Examine the data below and state how many lines contain "wash", offering no other words.
________________________________________
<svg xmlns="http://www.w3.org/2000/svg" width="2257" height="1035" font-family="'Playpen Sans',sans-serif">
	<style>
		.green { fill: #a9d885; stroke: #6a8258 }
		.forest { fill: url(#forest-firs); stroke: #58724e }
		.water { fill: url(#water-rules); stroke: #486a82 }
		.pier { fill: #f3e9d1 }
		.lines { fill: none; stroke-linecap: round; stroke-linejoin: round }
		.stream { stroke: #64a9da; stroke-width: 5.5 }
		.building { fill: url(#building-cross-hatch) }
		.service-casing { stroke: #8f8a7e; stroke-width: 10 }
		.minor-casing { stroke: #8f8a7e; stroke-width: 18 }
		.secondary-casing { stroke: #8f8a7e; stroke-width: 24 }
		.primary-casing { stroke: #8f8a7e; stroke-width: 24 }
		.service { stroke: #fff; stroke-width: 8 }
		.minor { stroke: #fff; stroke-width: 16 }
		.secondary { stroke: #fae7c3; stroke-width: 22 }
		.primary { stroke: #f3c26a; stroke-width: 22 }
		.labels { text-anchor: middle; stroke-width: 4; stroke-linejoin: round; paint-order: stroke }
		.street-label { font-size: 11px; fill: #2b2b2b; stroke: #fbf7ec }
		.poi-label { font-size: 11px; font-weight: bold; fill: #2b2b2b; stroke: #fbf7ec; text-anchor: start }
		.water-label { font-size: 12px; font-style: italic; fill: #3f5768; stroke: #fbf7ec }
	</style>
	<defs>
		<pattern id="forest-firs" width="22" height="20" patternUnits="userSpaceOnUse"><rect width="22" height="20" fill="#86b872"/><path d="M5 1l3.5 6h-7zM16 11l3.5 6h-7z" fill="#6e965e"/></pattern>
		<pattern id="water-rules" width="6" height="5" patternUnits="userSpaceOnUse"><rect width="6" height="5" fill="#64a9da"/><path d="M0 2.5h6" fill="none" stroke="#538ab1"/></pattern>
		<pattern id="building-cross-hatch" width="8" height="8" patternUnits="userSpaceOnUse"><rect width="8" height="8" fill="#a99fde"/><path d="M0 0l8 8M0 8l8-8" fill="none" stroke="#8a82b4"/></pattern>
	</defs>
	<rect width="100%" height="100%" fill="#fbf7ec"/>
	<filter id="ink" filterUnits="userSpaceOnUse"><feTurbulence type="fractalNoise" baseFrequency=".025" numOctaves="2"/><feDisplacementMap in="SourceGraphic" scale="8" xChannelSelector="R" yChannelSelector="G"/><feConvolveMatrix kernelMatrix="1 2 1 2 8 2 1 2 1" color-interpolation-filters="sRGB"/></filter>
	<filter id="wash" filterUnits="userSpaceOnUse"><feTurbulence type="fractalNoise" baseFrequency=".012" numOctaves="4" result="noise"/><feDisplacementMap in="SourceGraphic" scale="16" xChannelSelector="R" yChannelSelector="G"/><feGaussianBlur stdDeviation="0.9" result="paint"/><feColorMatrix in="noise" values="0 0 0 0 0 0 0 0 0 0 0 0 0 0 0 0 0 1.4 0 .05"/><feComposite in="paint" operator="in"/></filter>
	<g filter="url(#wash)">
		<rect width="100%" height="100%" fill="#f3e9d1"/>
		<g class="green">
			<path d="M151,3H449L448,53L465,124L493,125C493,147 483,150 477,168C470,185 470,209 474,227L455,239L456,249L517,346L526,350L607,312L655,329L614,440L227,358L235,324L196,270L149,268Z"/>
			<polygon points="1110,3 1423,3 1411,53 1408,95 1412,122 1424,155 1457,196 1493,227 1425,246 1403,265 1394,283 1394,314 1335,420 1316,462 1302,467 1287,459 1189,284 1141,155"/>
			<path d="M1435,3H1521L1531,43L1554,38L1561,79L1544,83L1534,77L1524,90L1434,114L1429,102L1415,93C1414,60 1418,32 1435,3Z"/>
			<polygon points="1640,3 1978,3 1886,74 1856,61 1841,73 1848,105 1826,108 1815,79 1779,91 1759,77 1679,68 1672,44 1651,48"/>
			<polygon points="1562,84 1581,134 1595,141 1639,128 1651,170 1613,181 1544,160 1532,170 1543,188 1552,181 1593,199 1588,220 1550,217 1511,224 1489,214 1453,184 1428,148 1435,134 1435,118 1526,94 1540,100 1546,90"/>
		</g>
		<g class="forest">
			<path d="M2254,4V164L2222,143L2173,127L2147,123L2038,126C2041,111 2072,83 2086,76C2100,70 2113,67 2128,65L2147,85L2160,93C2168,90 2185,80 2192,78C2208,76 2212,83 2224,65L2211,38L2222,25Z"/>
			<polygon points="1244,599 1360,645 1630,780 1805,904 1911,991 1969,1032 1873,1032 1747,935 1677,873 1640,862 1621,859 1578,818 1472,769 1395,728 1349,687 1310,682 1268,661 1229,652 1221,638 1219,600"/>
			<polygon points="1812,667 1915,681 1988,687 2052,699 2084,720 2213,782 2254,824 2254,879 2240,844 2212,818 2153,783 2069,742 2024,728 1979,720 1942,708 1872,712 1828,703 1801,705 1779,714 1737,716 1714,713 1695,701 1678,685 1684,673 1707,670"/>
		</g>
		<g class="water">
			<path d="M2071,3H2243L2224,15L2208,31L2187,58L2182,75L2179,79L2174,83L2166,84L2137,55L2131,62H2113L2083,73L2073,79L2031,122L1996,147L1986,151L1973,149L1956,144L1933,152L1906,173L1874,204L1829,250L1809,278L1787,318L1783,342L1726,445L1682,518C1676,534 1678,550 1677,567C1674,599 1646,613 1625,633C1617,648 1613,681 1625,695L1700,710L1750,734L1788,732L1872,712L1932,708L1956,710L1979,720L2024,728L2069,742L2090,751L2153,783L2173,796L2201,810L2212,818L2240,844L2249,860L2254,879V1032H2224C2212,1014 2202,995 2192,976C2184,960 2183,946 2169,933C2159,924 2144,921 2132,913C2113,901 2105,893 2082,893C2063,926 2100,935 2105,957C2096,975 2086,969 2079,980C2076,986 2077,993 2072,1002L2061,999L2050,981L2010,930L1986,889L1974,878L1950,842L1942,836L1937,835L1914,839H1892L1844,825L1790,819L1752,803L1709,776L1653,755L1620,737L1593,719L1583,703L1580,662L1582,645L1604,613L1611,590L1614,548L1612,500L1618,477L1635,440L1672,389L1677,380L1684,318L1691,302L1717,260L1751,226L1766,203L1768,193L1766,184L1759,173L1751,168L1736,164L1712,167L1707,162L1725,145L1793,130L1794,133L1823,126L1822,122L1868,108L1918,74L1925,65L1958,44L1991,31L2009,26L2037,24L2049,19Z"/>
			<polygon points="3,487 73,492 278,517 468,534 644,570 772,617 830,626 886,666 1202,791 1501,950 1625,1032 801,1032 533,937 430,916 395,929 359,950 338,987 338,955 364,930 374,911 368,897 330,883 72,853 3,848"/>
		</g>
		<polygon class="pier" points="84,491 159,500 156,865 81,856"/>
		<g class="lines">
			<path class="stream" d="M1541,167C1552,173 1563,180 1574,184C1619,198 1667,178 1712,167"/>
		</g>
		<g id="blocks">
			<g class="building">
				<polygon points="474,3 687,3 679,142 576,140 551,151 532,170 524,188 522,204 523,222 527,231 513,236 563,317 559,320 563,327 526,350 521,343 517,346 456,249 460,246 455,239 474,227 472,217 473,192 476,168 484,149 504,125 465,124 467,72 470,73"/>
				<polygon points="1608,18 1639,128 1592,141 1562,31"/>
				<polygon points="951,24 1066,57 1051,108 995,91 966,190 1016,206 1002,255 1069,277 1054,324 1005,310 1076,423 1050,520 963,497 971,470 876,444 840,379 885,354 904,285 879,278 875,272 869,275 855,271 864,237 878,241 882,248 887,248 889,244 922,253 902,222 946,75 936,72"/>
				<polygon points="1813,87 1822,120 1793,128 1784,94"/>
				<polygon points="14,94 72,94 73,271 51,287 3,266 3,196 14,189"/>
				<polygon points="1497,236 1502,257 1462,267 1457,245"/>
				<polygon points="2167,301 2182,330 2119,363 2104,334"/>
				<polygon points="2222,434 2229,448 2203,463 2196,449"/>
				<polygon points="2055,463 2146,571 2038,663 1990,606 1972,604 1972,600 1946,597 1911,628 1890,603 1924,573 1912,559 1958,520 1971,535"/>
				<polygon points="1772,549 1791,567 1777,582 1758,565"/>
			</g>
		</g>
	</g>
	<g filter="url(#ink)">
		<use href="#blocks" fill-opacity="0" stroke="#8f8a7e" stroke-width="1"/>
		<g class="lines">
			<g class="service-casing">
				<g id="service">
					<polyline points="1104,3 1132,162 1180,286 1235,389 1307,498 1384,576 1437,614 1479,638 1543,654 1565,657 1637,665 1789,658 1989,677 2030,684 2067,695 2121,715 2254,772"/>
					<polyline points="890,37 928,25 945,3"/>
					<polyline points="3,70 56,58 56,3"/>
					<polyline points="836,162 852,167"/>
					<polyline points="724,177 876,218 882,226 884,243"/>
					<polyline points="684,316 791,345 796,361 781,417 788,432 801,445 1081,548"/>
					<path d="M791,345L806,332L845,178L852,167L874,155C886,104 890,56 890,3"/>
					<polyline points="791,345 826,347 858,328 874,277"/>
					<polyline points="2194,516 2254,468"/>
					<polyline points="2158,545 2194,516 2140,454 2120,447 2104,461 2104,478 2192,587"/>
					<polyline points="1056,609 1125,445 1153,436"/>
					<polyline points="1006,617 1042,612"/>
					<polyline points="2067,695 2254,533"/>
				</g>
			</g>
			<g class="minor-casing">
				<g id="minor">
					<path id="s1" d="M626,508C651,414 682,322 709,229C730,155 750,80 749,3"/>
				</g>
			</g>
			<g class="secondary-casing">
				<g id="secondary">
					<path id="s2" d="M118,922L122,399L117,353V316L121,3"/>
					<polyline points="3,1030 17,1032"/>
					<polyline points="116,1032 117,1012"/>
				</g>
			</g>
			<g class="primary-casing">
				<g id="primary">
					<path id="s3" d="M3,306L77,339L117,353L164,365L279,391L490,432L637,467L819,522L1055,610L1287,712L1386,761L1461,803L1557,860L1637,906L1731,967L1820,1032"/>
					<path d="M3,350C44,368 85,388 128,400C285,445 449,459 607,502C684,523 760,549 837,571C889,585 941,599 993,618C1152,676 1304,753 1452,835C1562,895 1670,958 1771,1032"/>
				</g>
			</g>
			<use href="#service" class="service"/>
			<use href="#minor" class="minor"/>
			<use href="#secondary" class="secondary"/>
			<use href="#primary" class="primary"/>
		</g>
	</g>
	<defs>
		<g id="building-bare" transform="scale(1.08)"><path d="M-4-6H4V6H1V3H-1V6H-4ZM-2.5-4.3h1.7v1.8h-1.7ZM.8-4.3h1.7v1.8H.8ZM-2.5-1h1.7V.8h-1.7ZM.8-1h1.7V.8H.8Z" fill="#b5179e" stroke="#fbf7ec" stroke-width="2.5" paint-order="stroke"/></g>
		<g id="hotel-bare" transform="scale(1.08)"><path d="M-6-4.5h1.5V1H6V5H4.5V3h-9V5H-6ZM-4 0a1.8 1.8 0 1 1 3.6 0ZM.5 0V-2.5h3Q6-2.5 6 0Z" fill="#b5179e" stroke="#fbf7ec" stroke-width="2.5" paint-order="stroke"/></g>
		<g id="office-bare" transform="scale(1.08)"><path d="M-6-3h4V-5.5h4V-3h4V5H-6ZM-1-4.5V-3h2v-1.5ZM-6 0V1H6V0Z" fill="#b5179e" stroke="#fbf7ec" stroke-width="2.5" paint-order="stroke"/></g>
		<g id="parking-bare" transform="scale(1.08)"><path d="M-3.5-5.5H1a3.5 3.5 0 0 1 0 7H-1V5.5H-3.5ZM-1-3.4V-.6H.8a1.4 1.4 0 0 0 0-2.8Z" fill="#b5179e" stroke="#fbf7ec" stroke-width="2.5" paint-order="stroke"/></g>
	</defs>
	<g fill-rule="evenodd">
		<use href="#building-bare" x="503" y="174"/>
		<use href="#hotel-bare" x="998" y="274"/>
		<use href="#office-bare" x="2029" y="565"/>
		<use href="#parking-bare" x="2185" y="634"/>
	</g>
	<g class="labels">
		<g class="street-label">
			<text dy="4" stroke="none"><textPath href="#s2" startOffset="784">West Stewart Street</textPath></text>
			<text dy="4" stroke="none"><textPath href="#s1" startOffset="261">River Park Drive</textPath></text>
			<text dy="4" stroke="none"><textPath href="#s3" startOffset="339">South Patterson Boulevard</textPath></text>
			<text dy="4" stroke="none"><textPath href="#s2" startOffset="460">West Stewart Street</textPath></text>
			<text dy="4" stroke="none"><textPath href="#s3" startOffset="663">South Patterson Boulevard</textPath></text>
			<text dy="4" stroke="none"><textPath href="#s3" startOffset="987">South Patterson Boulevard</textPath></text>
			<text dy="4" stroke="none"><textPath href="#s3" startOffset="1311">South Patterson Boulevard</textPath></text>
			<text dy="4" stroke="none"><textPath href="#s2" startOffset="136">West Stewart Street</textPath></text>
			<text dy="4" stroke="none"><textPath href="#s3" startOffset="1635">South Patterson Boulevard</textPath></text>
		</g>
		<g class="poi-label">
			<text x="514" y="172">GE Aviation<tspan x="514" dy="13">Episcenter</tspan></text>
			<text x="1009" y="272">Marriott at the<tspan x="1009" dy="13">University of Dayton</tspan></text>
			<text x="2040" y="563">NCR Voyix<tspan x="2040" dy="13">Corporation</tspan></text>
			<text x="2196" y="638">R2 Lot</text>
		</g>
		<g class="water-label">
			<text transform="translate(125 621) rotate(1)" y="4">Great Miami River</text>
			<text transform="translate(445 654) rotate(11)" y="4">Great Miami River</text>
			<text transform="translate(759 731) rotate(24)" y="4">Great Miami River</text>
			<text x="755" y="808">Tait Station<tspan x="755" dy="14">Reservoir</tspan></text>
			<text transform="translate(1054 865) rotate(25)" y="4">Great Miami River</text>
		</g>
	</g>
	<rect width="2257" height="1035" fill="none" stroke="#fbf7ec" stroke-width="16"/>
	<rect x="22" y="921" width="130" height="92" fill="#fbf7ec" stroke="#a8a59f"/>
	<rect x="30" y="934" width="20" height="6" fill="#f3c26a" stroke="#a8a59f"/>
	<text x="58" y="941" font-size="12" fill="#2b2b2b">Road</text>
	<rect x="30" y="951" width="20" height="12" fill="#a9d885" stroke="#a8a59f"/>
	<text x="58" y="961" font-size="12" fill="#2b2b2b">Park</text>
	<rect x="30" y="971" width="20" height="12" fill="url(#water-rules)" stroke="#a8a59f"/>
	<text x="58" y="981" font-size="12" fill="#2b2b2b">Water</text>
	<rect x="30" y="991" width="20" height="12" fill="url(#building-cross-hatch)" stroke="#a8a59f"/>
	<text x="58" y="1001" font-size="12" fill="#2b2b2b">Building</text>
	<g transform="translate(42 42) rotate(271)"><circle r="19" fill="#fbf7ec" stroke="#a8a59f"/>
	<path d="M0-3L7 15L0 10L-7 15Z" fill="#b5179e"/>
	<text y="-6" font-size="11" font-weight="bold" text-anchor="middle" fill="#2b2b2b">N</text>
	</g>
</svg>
________________________________________
The answer: 2